Friday, April 27th, 2012

Made my day to get notification from a friend on Facebook that this piece appeared in this week’s Psychology Today magazine, giving credence to the life path for young people known as “unschooling”. It particularly resonated with me because our own kids are peers of the piece’s subject, Kate Fridkis – our son Eric is 26 and our daughter Emma is 22. One of the things it spoke to for me, was how kids who are not in school (while certainly not a privilege available to every kid) can more organically transition from youth to adulthood, including finding meaningful work to do with their lives.
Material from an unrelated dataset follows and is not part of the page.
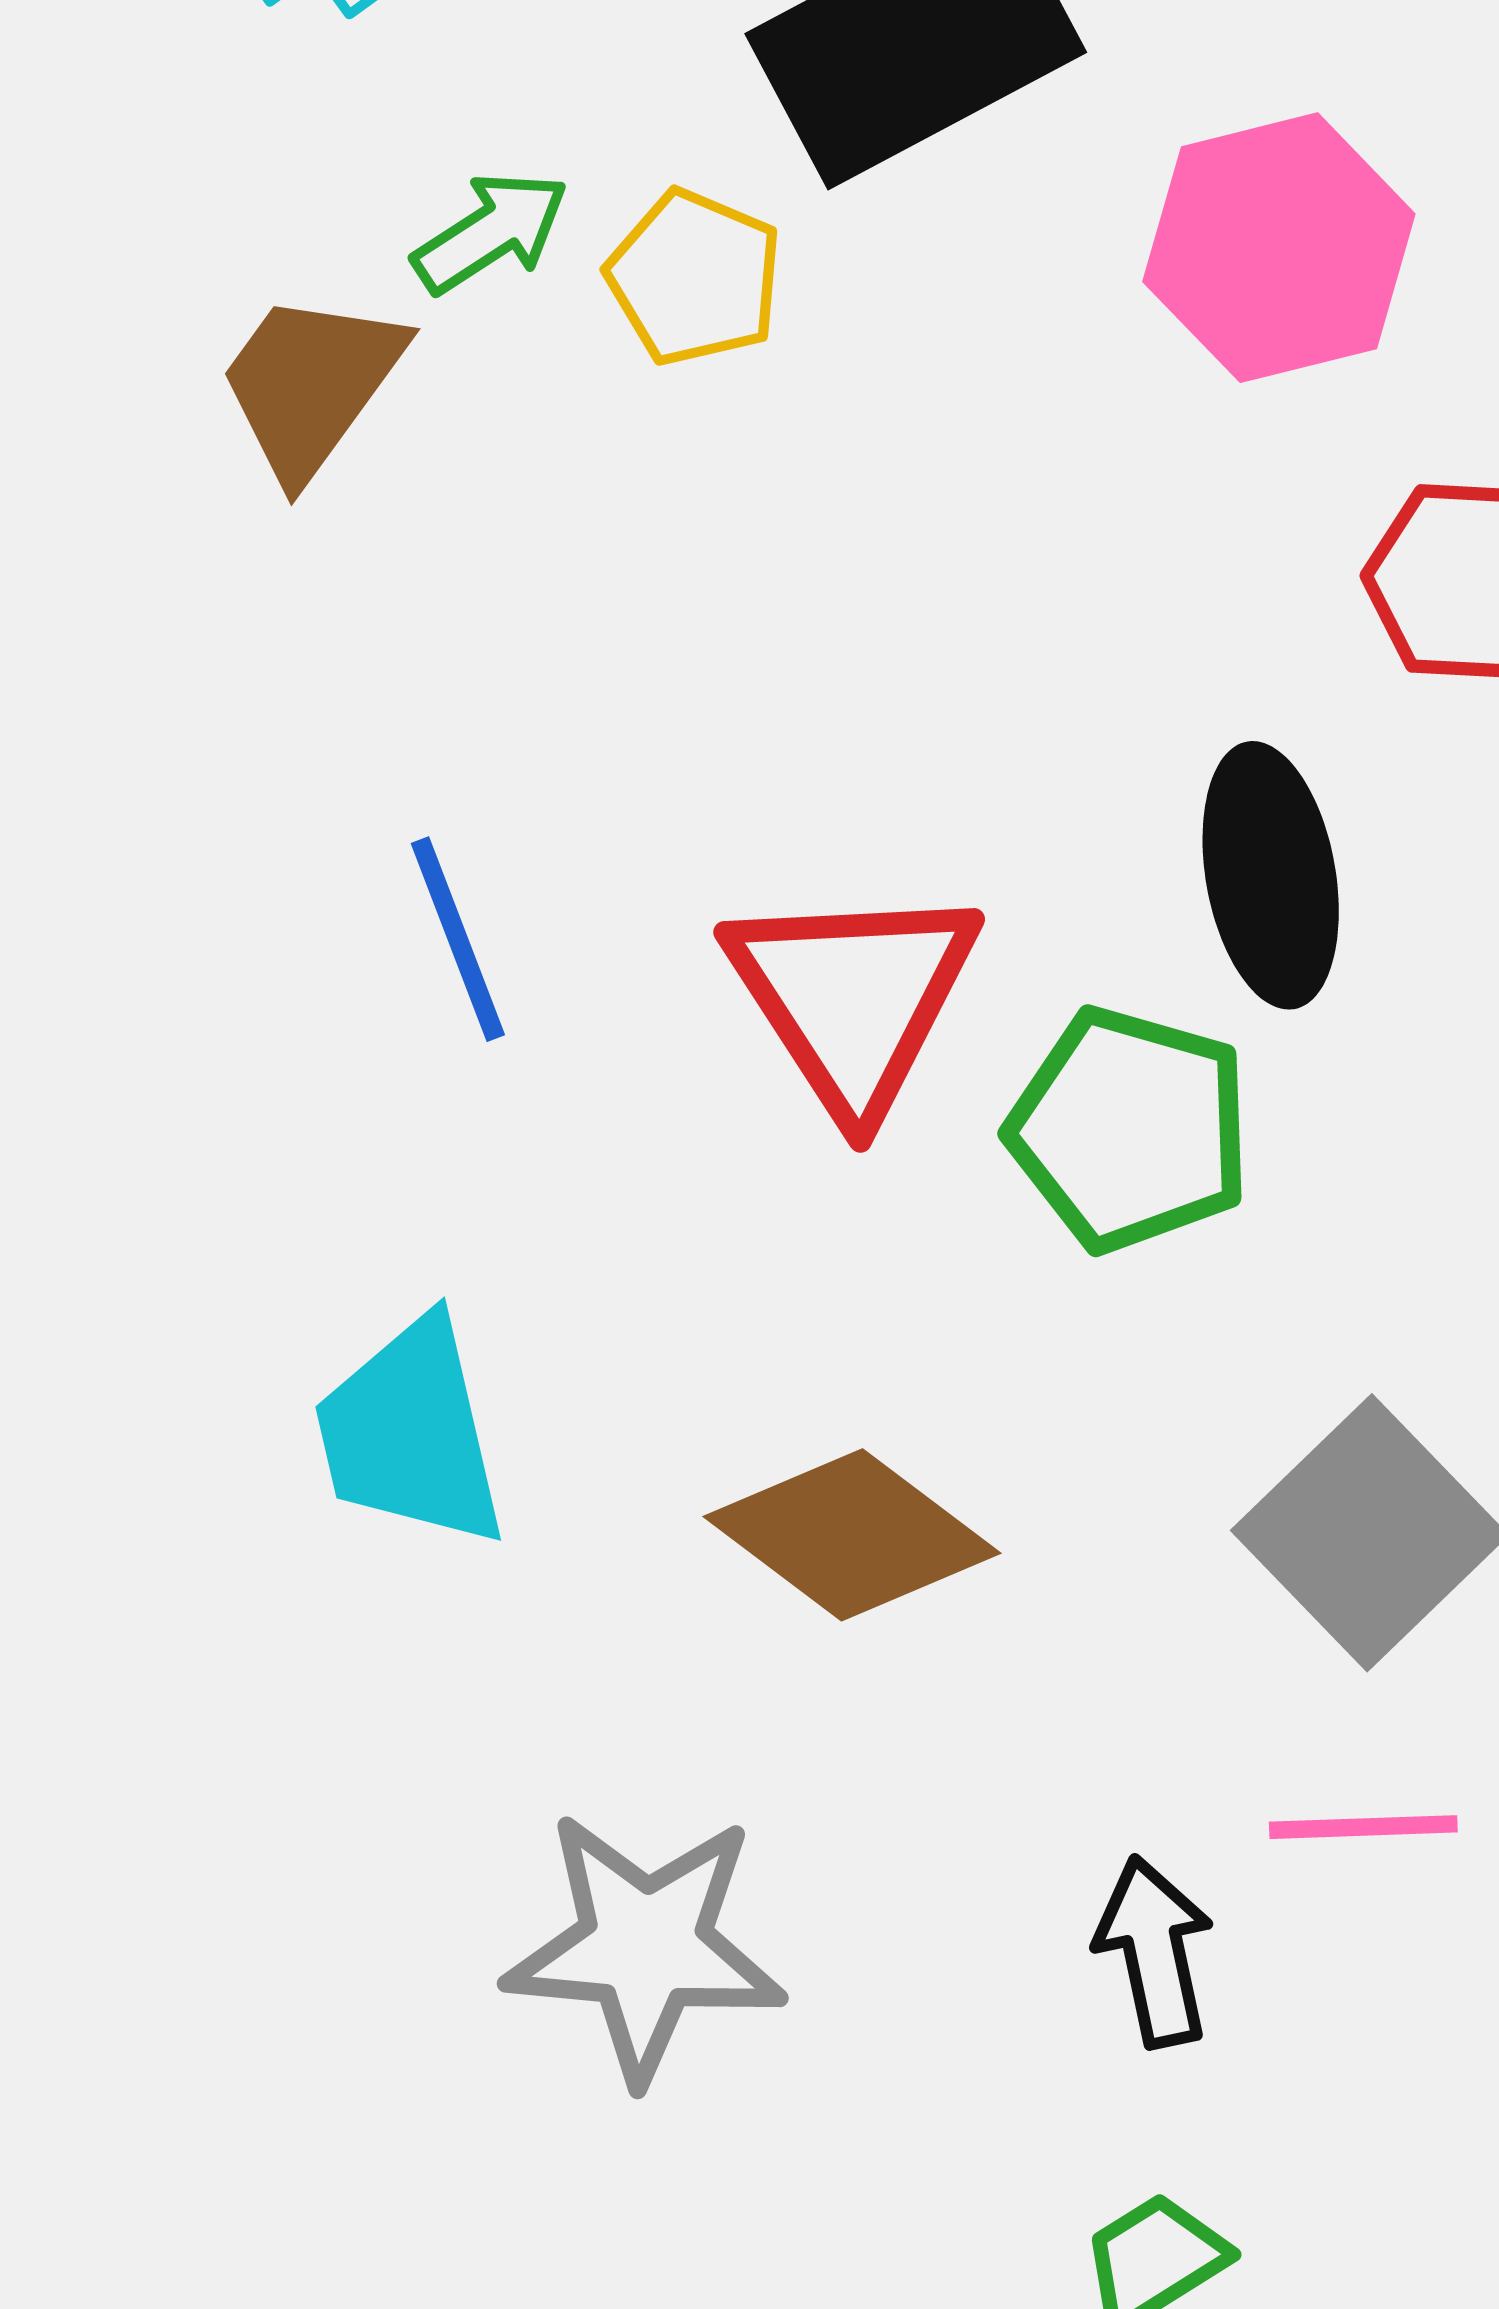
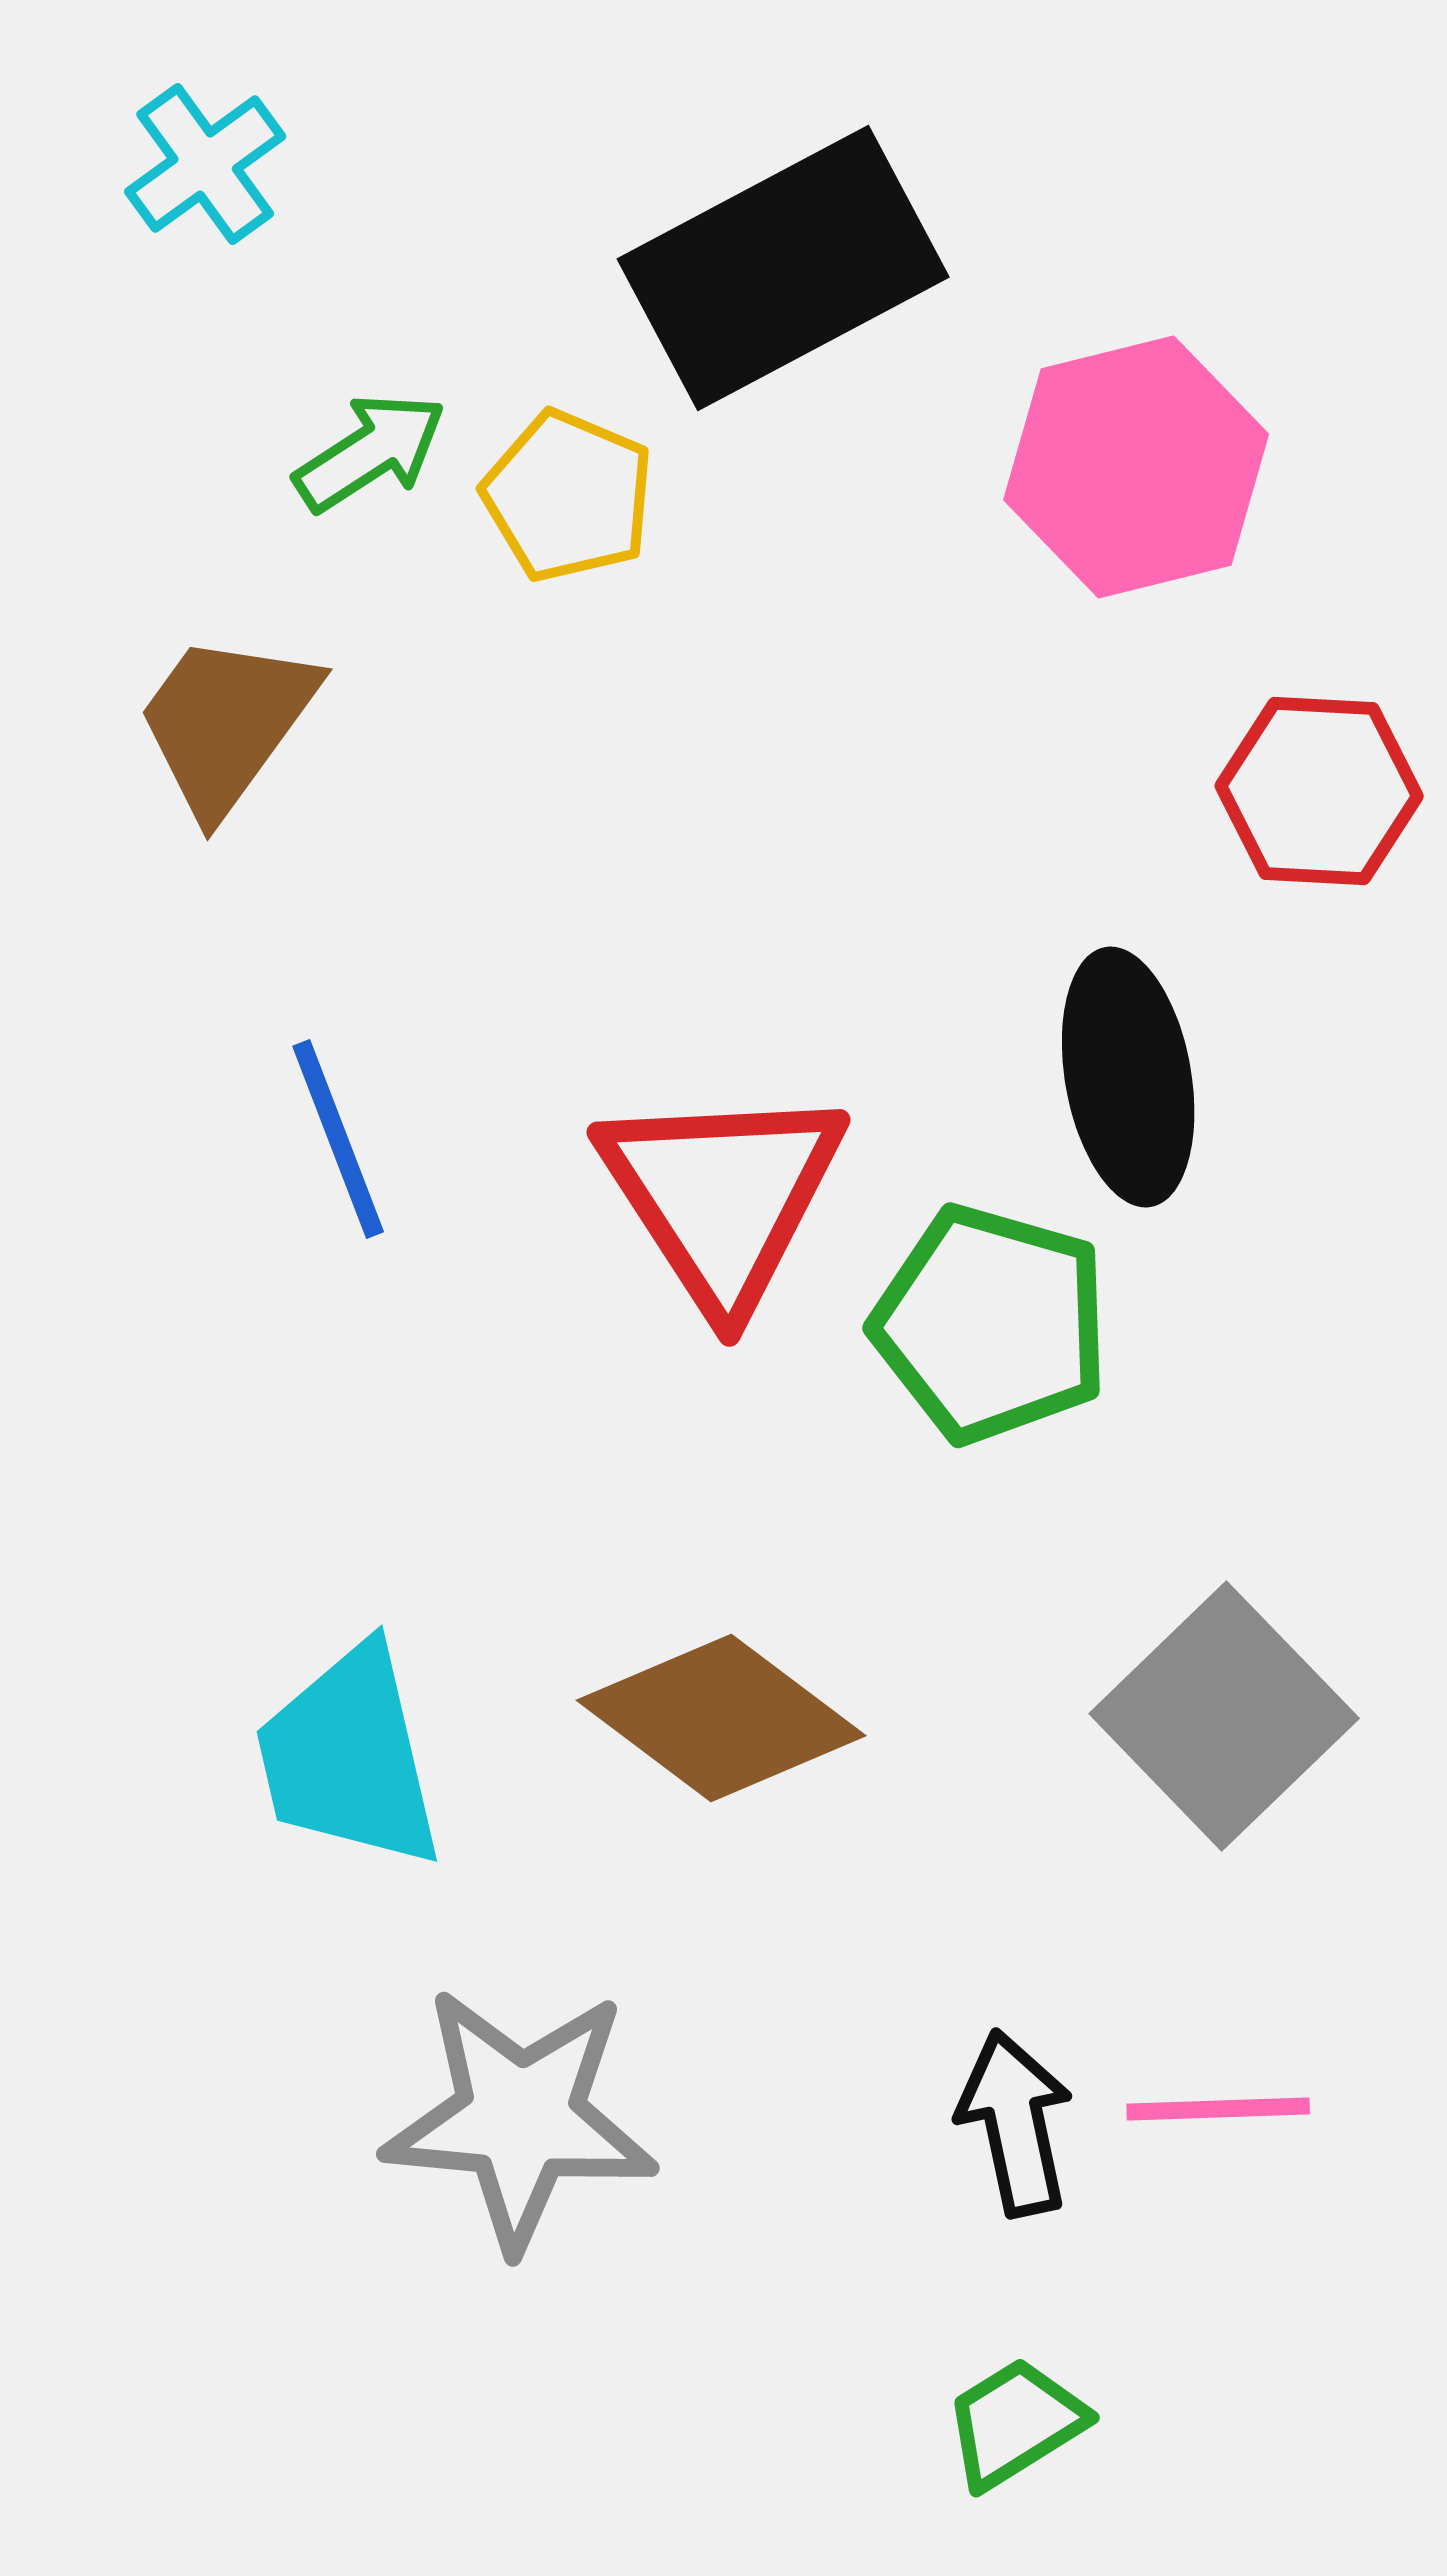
brown trapezoid: (311, 385) -> (226, 723), moved
cyan trapezoid: (411, 1433) -> (349, 1757), moved
pink line: (1363, 1827) -> (1218, 2109), moved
My daughter Emma was so inspired by the piece she posted a long comment on the Psychology Today blog and then I suggested she post it on DKos as her first diary. (Go chicgeek!)

The Psychology Today piece is, “Meet Kate Fridkis, Who Skipped K-12 and Is Neither Weird nor Homeless” by Peter Gray, who seems to have become a top-flight spokesperson (along with my friend Pat Farenga) for this “life path” for young people that does not involve routinely going to school. Here’s Gray’s short bio sketch on Fridkis, with the kicker in the last statement…

Kate Fridkis is 26 years old, is happily married, lives in New York City, has a master’s degree in religion from Columbia University, is a part-time chazzan (cantor) at a synagogue (a job she’s held since age 15), and is a full-time writer. Her articles have appeared in the New York Times, the Huffington Post, and Salon. She’s working on getting her first novel published. She writes funny and insightful essays about body image on her popular blog, Eat the Damn Cake. And recently she has become a fellow blogger here at Psychology Today… Oh, and she also skipped all of school from kindergarten through twelfth grade.

You can read the piece to get her whole story which seems remarkably unremarkable other than the fact that the only school she went to was college. But what struck me from the piece was an insight that unschooling may well make it easier for young people to transition from youth to adulthood in a much more gradual and natural manner, and at a pace and tempo that they have much more control of than someone who is “schooled”.